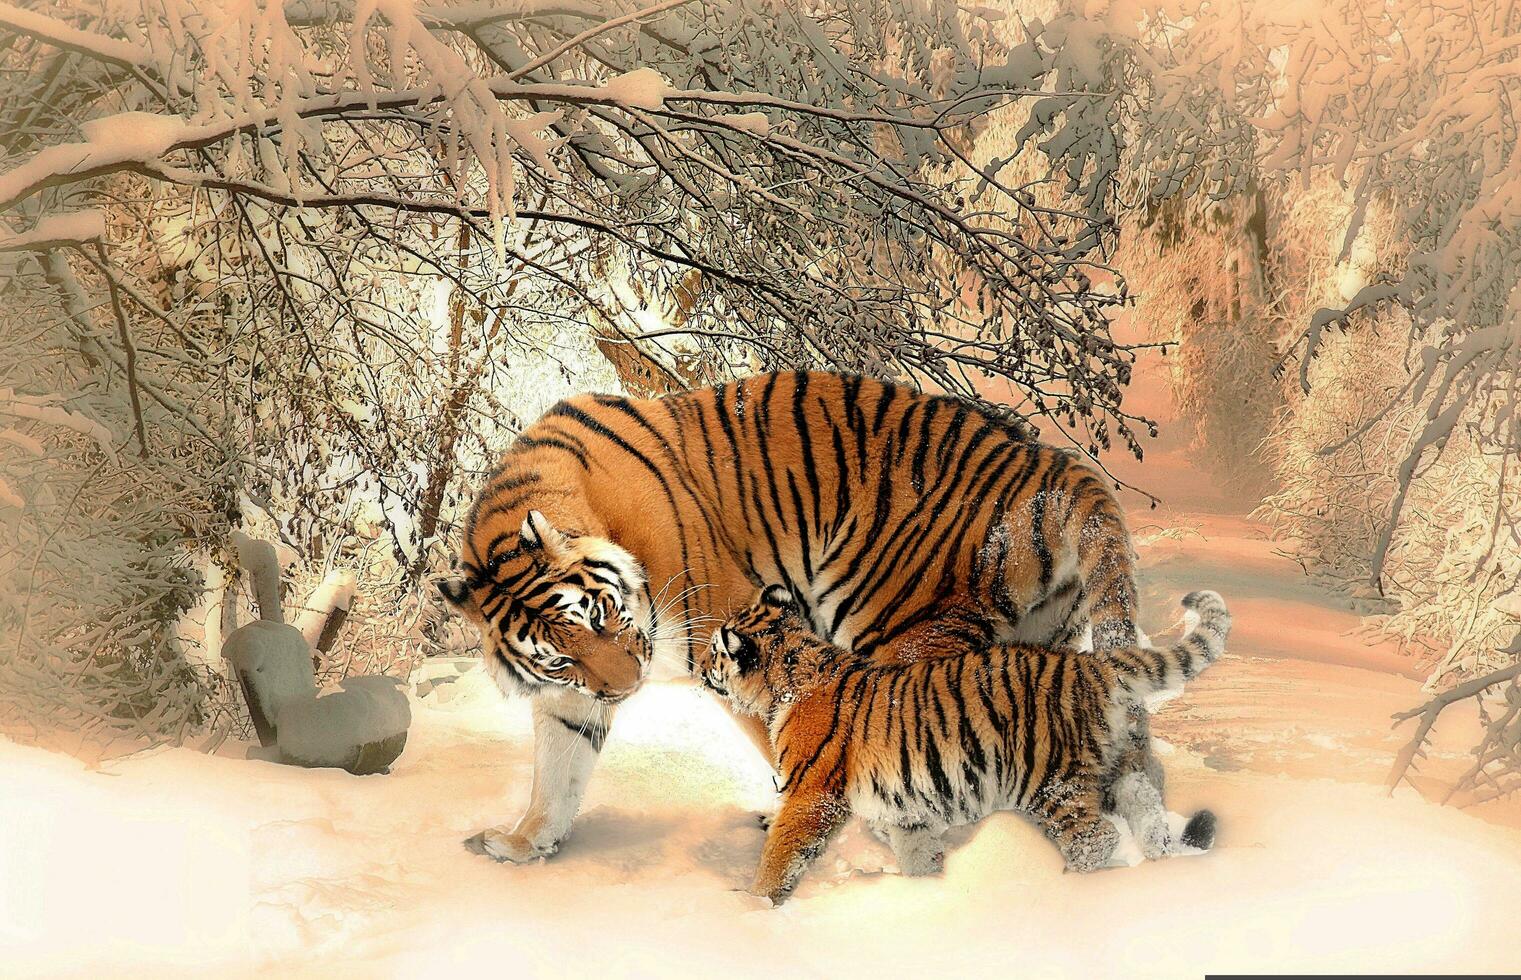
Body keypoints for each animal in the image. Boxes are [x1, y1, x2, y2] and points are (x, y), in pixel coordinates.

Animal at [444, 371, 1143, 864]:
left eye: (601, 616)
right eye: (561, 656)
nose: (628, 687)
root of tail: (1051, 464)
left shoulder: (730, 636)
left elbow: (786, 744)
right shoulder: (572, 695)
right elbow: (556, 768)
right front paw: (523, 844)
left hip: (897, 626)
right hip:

● ● ●

- Work to complete -
The answer should consist solely of the lines from the one that contains "left elbow: (786, 744)" through the end of the material above, copied exactly.

- Worked solution -
left elbow: (786, 744)
right shoulder: (572, 695)
right elbow: (556, 768)
right front paw: (523, 844)
left hip: (897, 626)
right hip:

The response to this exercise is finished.